=== Data supplied ===
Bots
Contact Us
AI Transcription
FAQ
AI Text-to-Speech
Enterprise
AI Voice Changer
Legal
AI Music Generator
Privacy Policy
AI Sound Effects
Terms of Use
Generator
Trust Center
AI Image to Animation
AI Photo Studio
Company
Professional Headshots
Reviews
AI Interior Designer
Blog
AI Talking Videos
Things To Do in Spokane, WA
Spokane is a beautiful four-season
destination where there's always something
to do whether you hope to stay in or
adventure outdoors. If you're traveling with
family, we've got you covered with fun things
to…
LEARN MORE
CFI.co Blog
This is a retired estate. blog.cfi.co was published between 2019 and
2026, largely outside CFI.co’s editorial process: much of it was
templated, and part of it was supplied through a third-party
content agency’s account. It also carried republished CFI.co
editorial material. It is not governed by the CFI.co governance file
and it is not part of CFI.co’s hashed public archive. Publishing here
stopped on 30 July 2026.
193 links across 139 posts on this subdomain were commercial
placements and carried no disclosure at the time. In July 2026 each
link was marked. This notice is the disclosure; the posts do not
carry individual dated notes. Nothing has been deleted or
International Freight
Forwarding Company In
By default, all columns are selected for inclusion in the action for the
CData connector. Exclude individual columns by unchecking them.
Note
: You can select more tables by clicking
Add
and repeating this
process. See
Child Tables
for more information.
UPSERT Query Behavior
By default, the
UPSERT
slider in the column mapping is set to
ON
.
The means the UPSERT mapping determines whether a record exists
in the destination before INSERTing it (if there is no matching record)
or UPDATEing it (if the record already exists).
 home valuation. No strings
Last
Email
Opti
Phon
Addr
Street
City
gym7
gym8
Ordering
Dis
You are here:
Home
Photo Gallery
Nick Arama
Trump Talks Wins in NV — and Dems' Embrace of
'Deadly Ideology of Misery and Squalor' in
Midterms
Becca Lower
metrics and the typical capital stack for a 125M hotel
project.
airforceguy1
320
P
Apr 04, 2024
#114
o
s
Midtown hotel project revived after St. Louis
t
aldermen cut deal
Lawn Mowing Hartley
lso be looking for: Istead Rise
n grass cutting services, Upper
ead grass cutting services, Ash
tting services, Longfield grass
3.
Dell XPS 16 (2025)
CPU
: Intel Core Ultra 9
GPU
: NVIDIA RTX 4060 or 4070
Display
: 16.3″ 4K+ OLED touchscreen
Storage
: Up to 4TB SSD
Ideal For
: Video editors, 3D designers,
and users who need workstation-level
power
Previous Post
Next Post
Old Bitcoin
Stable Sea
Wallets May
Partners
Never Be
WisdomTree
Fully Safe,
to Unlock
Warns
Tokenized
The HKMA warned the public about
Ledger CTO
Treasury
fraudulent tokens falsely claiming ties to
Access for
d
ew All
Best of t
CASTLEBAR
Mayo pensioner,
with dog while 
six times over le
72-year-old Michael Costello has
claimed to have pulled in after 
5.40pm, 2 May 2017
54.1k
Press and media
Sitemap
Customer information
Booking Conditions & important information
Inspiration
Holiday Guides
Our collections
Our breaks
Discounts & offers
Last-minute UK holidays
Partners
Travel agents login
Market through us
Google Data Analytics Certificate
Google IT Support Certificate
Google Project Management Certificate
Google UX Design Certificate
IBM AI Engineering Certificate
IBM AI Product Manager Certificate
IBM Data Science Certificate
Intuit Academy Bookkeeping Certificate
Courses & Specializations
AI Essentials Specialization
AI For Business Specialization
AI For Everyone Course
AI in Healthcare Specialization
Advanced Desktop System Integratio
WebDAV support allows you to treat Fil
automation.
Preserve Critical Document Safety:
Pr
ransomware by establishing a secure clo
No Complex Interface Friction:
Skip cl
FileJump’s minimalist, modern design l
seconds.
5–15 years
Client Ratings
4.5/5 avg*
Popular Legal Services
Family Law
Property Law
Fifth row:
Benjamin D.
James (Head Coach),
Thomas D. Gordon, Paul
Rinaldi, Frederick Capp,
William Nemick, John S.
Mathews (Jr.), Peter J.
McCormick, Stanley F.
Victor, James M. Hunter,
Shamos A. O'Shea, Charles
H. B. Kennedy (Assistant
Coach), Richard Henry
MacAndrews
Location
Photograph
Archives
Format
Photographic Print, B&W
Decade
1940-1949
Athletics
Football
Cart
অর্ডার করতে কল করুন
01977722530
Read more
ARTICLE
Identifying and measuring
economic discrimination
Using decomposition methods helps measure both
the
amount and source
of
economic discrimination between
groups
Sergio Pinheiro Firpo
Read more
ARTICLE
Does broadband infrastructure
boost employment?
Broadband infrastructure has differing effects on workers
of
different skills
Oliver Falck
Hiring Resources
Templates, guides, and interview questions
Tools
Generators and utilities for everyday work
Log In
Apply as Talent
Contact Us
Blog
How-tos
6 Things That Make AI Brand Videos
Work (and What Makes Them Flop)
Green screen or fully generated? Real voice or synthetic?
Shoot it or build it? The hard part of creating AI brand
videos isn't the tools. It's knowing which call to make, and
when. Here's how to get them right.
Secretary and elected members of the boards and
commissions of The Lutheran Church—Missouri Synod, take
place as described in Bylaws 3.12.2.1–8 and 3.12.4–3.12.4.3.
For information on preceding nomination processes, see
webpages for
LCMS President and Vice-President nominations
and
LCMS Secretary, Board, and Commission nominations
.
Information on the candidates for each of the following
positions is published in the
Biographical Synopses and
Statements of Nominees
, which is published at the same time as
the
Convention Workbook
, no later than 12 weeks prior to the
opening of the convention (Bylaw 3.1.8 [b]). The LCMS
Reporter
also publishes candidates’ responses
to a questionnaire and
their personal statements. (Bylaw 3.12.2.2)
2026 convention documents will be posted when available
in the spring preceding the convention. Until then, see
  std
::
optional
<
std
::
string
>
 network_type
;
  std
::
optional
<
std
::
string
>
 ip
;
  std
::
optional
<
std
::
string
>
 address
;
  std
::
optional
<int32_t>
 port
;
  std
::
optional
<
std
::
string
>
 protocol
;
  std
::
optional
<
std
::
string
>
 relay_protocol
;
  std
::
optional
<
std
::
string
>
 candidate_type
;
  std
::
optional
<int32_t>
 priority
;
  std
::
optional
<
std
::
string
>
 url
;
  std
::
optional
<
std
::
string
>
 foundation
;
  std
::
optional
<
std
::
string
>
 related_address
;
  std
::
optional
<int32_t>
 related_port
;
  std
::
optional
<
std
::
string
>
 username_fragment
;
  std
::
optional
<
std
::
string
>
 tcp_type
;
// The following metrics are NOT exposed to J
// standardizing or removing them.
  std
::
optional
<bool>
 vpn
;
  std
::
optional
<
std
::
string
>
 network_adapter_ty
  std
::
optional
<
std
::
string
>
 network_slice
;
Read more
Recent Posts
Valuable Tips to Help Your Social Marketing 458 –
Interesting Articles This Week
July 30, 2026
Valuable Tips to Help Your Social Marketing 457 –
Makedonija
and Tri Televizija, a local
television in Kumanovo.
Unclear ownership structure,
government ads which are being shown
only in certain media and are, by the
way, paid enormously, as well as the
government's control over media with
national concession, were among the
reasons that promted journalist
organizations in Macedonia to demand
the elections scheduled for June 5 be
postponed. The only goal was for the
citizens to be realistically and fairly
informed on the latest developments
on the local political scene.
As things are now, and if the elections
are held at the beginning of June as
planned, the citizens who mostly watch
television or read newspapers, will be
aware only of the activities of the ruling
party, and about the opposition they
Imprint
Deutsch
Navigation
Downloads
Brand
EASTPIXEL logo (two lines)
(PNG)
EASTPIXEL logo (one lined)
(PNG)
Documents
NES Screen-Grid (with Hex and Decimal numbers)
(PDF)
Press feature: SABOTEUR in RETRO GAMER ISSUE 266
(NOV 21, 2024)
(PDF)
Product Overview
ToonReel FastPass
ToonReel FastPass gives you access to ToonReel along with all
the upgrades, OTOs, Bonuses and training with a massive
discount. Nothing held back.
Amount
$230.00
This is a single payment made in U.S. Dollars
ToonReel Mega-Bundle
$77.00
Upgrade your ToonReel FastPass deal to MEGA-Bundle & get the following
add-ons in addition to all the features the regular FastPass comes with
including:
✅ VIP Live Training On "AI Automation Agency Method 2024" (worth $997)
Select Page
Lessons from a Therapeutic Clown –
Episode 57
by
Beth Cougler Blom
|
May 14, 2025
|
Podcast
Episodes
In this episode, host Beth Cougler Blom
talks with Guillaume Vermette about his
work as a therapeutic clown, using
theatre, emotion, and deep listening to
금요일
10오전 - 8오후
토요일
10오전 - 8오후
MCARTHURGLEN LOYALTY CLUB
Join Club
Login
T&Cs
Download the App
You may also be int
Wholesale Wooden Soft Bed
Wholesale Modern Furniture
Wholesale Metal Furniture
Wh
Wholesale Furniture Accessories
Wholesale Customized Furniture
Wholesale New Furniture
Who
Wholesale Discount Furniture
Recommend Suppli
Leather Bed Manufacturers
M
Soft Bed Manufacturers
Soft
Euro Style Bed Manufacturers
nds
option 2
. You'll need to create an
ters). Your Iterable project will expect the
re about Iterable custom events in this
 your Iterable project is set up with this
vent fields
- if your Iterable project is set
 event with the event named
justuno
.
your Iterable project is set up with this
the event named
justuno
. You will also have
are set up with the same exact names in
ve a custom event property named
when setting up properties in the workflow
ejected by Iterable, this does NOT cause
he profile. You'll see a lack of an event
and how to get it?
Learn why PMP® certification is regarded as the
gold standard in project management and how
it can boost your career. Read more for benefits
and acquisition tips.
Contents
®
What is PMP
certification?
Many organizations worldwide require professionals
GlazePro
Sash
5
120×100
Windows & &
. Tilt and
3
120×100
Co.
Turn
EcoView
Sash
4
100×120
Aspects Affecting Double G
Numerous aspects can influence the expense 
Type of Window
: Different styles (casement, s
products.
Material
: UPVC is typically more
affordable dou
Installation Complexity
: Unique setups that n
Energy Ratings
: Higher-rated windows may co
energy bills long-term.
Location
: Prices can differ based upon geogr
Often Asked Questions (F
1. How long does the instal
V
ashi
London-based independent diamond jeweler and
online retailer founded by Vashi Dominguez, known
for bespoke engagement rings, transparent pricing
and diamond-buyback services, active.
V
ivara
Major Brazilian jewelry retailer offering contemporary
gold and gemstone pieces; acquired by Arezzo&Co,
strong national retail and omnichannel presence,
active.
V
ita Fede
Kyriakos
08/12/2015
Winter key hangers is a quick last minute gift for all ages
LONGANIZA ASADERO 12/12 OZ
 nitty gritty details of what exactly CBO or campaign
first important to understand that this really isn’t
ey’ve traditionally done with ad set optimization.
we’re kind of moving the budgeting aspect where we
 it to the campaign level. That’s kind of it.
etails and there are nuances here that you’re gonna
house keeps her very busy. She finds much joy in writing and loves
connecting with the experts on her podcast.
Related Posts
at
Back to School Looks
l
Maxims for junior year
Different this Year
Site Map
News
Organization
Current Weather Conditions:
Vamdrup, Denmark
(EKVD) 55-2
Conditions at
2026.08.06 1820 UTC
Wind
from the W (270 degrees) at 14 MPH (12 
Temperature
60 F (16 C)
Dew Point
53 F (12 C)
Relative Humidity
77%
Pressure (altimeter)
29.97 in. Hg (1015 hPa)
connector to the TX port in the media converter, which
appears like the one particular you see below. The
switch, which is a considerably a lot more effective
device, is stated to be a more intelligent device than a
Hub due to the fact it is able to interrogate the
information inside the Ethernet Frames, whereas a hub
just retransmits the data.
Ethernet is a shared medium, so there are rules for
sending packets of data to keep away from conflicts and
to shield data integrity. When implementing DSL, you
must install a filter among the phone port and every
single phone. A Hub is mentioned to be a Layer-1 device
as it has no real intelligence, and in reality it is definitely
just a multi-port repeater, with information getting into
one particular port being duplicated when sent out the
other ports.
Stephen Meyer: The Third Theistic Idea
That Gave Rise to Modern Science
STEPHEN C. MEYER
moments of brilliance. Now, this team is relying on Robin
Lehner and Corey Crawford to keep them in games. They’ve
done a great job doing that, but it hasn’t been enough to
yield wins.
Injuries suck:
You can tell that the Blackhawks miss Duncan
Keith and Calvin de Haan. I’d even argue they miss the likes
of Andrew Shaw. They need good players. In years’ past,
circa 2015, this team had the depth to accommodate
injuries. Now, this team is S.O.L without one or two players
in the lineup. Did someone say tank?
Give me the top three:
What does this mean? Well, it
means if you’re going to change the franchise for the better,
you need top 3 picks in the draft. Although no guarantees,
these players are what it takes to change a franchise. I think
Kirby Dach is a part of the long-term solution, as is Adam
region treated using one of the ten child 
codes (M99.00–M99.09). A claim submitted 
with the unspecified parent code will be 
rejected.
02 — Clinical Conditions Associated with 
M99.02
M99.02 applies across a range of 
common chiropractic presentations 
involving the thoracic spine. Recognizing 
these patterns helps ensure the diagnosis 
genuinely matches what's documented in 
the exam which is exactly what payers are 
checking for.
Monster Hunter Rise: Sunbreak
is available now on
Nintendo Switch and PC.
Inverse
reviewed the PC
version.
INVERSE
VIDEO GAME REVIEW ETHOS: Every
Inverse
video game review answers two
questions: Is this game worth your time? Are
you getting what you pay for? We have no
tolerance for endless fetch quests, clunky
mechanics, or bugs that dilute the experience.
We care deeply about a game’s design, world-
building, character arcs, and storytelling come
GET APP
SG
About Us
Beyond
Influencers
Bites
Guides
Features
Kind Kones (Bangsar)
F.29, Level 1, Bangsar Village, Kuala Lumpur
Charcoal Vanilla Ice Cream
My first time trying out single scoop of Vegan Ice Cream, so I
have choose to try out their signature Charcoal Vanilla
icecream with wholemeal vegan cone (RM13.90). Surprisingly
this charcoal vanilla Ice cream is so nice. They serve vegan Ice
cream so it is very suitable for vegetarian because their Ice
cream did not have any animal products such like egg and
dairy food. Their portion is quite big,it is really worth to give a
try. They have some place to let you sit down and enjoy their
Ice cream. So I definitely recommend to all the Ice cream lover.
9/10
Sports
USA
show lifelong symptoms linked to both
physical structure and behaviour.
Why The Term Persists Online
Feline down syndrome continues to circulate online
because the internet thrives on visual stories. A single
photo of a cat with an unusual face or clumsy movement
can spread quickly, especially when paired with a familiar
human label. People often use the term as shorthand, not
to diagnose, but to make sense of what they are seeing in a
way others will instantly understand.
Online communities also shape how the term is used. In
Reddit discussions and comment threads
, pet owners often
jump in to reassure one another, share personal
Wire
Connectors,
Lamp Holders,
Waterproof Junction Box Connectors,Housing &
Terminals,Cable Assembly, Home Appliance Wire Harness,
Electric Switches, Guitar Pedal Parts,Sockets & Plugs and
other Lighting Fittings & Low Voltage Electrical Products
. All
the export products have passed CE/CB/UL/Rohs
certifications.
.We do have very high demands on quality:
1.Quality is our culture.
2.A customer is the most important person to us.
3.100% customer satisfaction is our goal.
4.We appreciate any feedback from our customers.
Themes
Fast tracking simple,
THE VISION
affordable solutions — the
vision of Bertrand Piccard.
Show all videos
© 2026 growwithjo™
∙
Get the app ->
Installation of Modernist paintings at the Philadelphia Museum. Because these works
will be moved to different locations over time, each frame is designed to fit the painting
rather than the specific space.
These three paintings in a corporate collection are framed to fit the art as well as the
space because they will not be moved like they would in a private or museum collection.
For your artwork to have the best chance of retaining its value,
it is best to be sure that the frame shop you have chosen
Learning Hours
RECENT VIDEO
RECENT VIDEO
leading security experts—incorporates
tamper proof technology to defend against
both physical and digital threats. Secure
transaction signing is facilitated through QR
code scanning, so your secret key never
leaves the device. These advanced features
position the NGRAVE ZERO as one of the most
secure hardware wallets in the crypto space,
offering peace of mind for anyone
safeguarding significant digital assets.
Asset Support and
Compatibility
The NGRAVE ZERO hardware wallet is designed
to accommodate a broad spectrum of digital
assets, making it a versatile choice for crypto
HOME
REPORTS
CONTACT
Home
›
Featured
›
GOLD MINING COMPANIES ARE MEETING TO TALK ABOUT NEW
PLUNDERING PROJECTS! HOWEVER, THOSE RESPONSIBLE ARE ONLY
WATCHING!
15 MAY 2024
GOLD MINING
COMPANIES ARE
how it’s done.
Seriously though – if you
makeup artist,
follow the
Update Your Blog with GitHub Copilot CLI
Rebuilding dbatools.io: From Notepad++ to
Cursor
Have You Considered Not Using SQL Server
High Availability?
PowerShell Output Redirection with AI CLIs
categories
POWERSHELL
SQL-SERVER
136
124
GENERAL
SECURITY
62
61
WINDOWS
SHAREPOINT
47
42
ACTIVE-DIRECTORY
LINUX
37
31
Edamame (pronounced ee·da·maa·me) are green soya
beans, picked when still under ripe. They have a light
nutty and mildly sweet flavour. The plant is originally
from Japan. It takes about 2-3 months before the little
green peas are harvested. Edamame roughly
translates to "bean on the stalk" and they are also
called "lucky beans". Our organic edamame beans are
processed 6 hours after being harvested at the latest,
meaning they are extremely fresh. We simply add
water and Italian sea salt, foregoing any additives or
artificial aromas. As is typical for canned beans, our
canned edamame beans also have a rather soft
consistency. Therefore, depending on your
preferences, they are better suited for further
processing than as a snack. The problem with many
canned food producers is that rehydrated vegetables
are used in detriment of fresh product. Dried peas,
===
Please change "Spokane" to "Boise" in everything from the start of the items down to the line containing "destination where there's always something", and write out those lines with nothing else altered.

## Answer to this exercise
Bots
Contact Us
AI Transcription
FAQ
AI Text-to-Speech
Enterprise
AI Voice Changer
Legal
AI Music Generator
Privacy Policy
AI Sound Effects
Terms of Use
Generator
Trust Center
AI Image to Animation
AI Photo Studio
Company
Professional Headshots
Reviews
AI Interior Designer
Blog
AI Talking Videos
Things To Do in Boise, WA
Boise is a beautiful four-season
destination where there's always something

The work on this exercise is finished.